[Task to carry out] Scan the entries for lines with the word "still" and copy those lines.

[Data records]
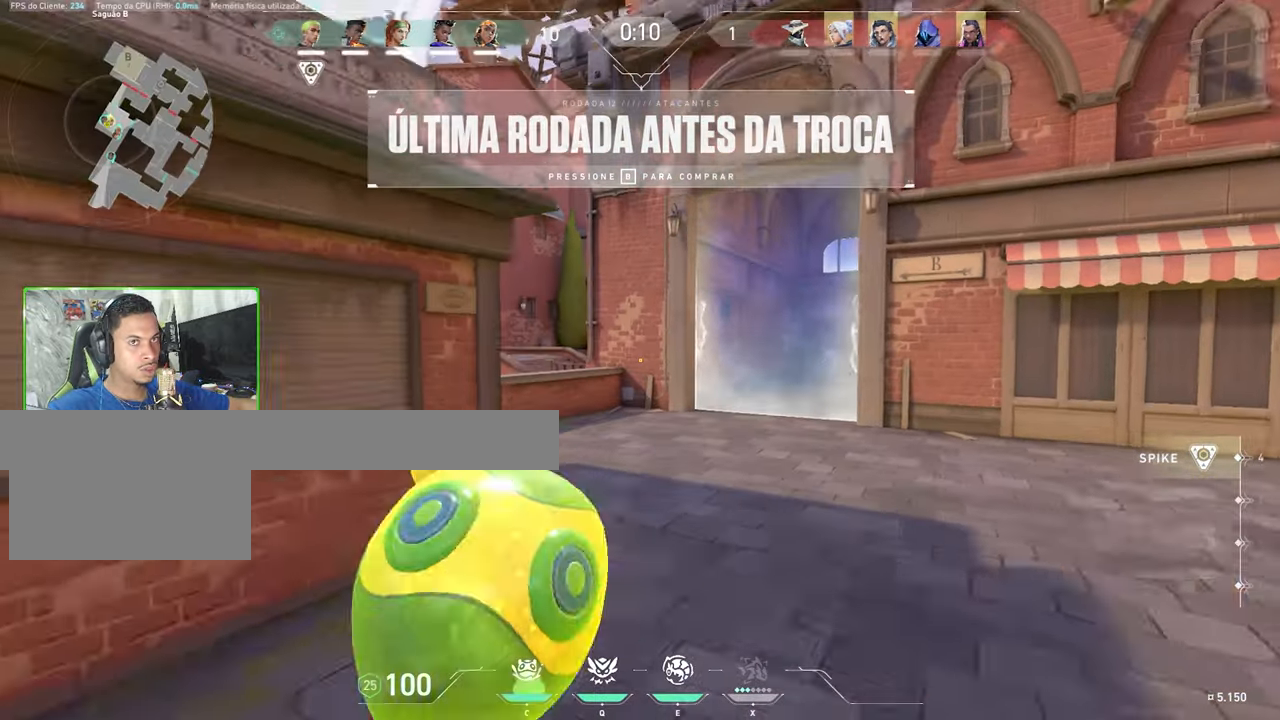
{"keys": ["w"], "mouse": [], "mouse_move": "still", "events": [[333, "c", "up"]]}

...

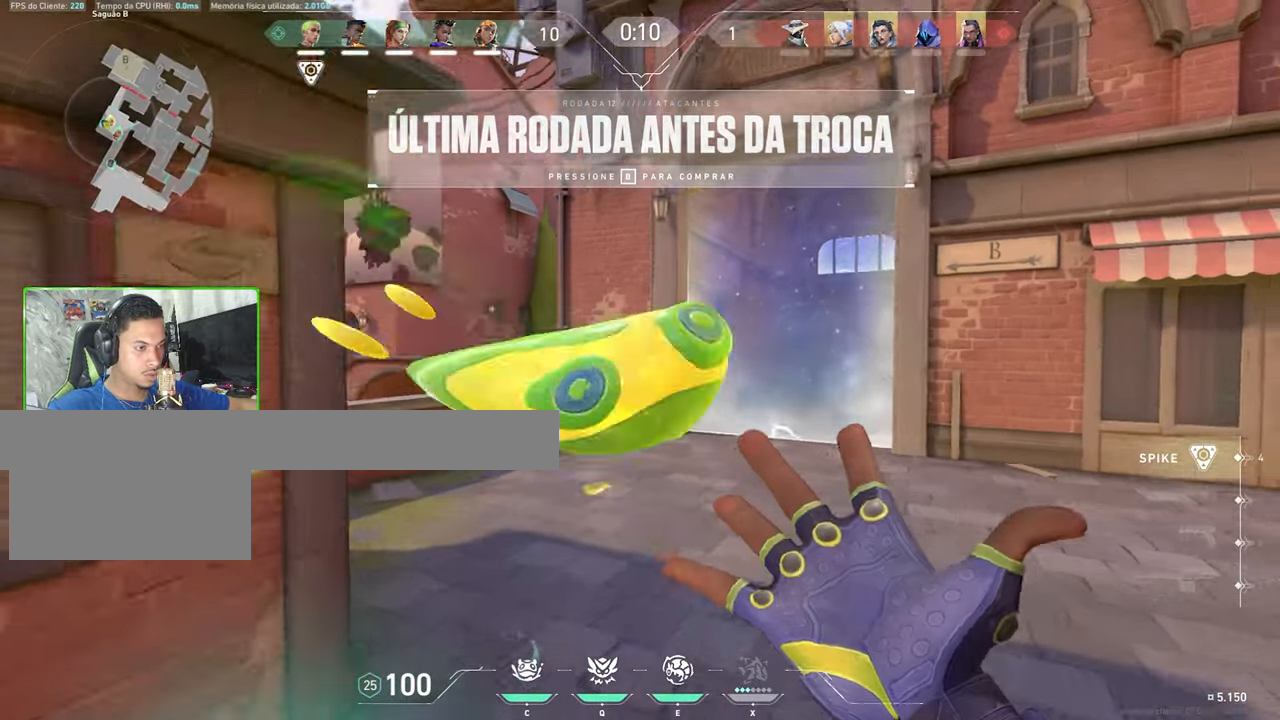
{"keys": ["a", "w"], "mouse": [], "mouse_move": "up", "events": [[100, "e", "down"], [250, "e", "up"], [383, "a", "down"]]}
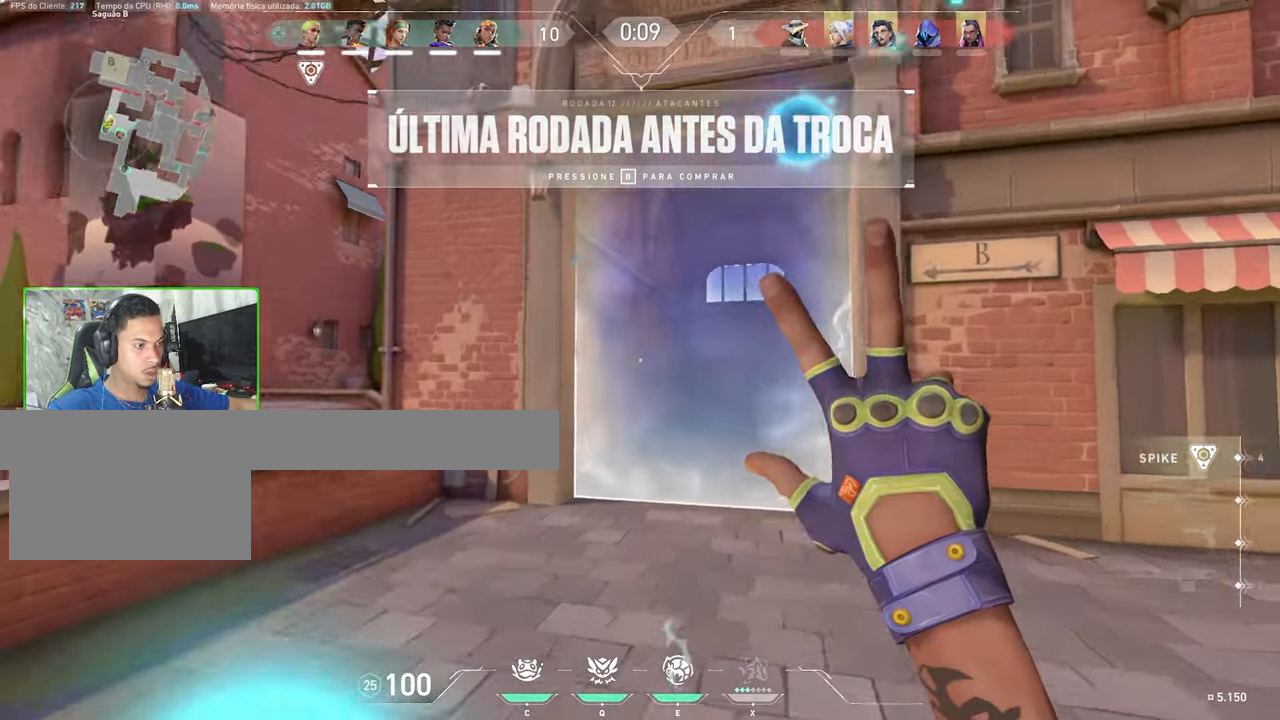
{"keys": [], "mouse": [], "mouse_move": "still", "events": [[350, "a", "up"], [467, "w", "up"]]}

[Result of the exercise]
{"keys": ["w"], "mouse": [], "mouse_move": "still", "events": [[333, "c", "up"]]}
{"keys": [], "mouse": [], "mouse_move": "still", "events": [[350, "a", "up"], [467, "w", "up"]]}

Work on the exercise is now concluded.